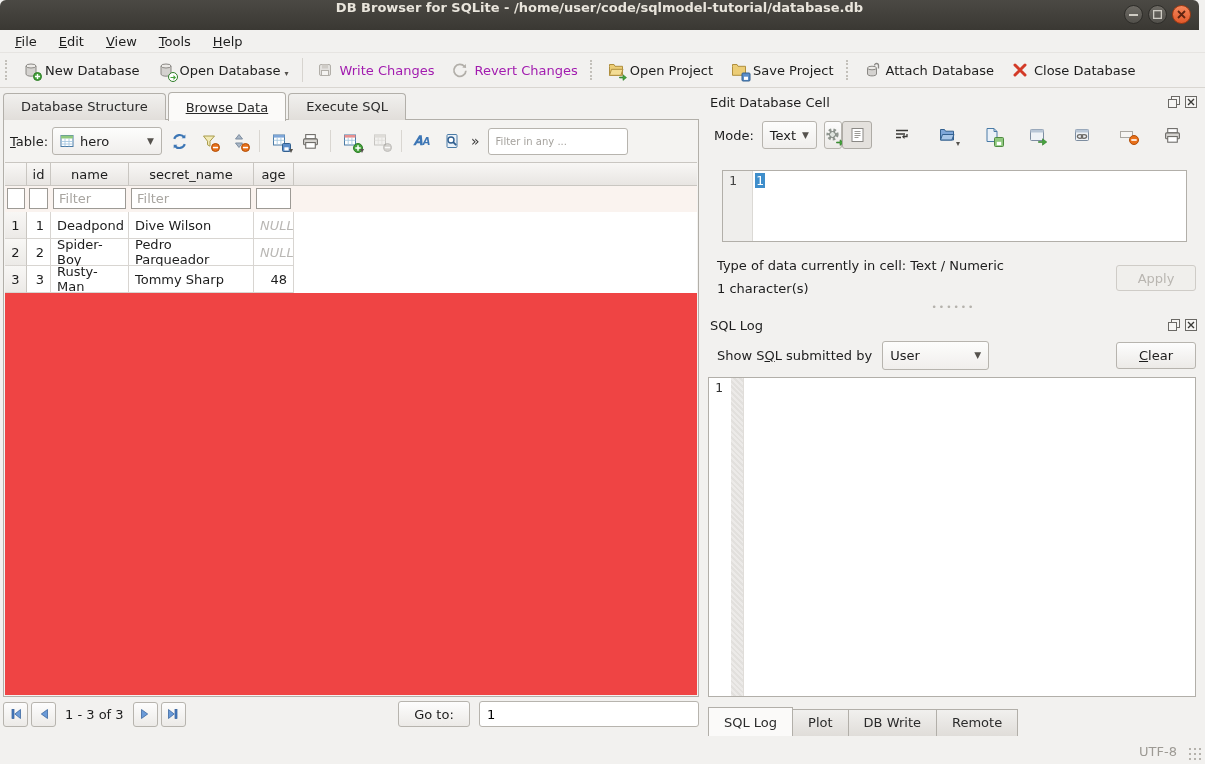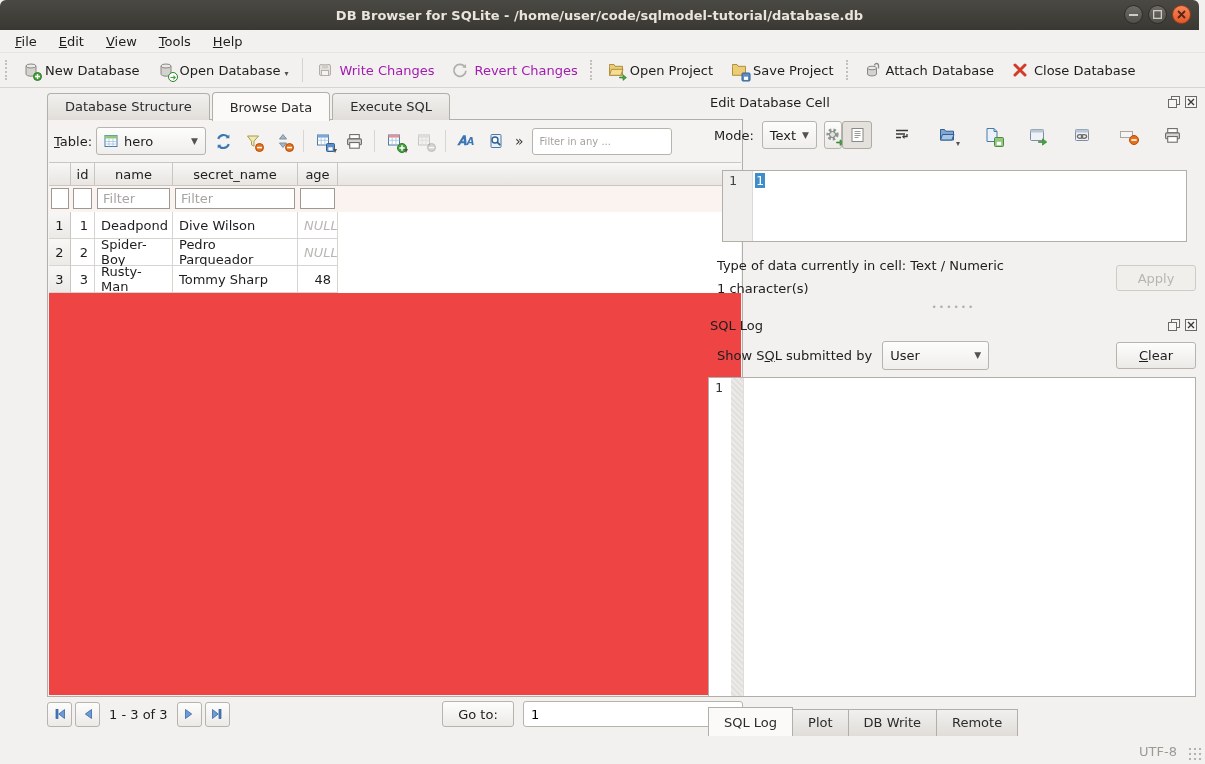--- a/index.html
+++ b/index.html
@@ -3,21 +3,21 @@
 <meta charset="utf-8">
 <style>
   * { margin:0; padding:0; box-sizing:border-box; }
   html,body { width:1205px; height:764px; }
   body { font-family:"DejaVu Sans","Liberation Sans",sans-serif; font-size:13px; color:#1d1d1d; background:#f2f1ef; overflow:hidden; }
   .window { position:relative; width:1205px; height:764px; background:#f2f1ef; }
 
   
   .titlebar { position:absolute; top:0; left:0; right:6px; height:30px;
     background:linear-gradient(#4b4944,#3a3833); border-radius:6px 6px 0 0;
-    display:flex; align-items:center; justify-content:center; }
+    display:flex; justify-content:center; }
   .titlebar .title { color:#e9e5dc; font-weight:bold; font-size:13px; }
   .win-controls { position:absolute; right:8px; top:5px; display:flex; gap:5px; }
   .win-btn { width:19px; height:19px; border-radius:50%; display:flex; align-items:center; justify-content:center;
     background:linear-gradient(#6d6a64,#52504b); border:1px solid #2e2d29; color:#cfccc4; font-size:11px; line-height:1; }
   .win-btn.close { background:linear-gradient(#f4875c,#e1592a); color:#5e2410; border:1px solid #a33a12; }
   .win-btn svg { display:block; }
 
   
   .menubar { position:absolute; top:30px; left:0; right:0; height:23px; background:#f2f1ef;
     display:flex; align-items:center; padding-left:4px; border-bottom:1px solid #e6e4e1; }
@@ -31,28 +31,28 @@
   .tb-sep { width:1px; height:24px; background:#d7d4cf; margin:0 5px; }
   .tb-btn { display:flex; align-items:center; gap:6px; padding:5px 9px; border-radius:3px; white-space:nowrap; }
   .tb-btn.disabled { color:#a21caf; }
   .icon16 { width:16px; height:16px; position:relative; display:inline-block; flex:none; }
   .icon16 svg { position:absolute; left:0; top:0; }
   .badge { position:absolute; right:-3px; bottom:-3px; width:9px; height:9px; }
   .caret { font-size:8px; color:#55524d; margin-left:-2px; align-self:flex-end; }
 
   
   .content { position:absolute; top:88px; left:0; width:1205px; height:648px; }
-  .left-pane { position:absolute; left:0; top:0; width:702px; height:648px;margin-left:44px; }
+  .left-pane { position:absolute; left:0; top:0; width:702px; height:648px; }
   .right-pane { position:absolute; left:702px; top:0; width:503px; height:648px; }
 
   
   .tabs-row { position:absolute; top:3px; left:3px; display:flex; align-items:flex-end; height:29px; z-index:2; }
   .tab { padding:5px 17px 6px; background:linear-gradient(#f1f0ee,#e1deda); border:1px solid #b2afa9;
     border-bottom:none; border-radius:4px 4px 0 0; margin-right:2px; color:#2b2b2b; }
-  .tab.active { background:#fbfaf9; padding-top:7px; position:relative; margin-bottom:-1px; }
+  .tab.active { background:#fbfaf9; padding-top:7px; position:relative; margin-bottom:-1px;text-decoration:underline; }
 
   
   .tab-frame { position:absolute; top:31px; left:3px; width:696px; height:578px;
     border:1px solid #b2afa9; background:#f4f3f1; }
   .browse-toolbar { height:42px; display:flex; align-items:center; padding:0 6px; gap:4px; }
   .lbl u { text-decoration:underline; }
   .combo { display:flex; align-items:center; gap:6px; background:linear-gradient(#fdfdfc,#f0eeec);
     border:1px solid #b7b4ae; border-radius:3px; padding:3px 7px; height:28px; }
   .combo .arrow { margin-left:auto; font-size:9px; color:#55524d; }
   .table-combo { width:110px; }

________________________

Problem to solve |
Task for the records above: copy every line in which the word "color" occurs.

Task response |
   body { font-family:"DejaVu Sans","Liberation Sans",sans-serif; font-size:13px; color:#1d1d1d; background:#f2f1ef; overflow:hidden; }
   .titlebar .title { color:#e9e5dc; font-weight:bold; font-size:13px; }
     background:linear-gradient(#6d6a64,#52504b); border:1px solid #2e2d29; color:#cfccc4; font-size:11px; line-height:1; }
   .win-btn.close { background:linear-gradient(#f4875c,#e1592a); color:#5e2410; border:1px solid #a33a12; }
   .tb-btn.disabled { color:#a21caf; }
   .caret { font-size:8px; color:#55524d; margin-left:-2px; align-self:flex-end; }
     border-bottom:none; border-radius:4px 4px 0 0; margin-right:2px; color:#2b2b2b; }
   .combo .arrow { margin-left:auto; font-size:9px; color:#55524d; }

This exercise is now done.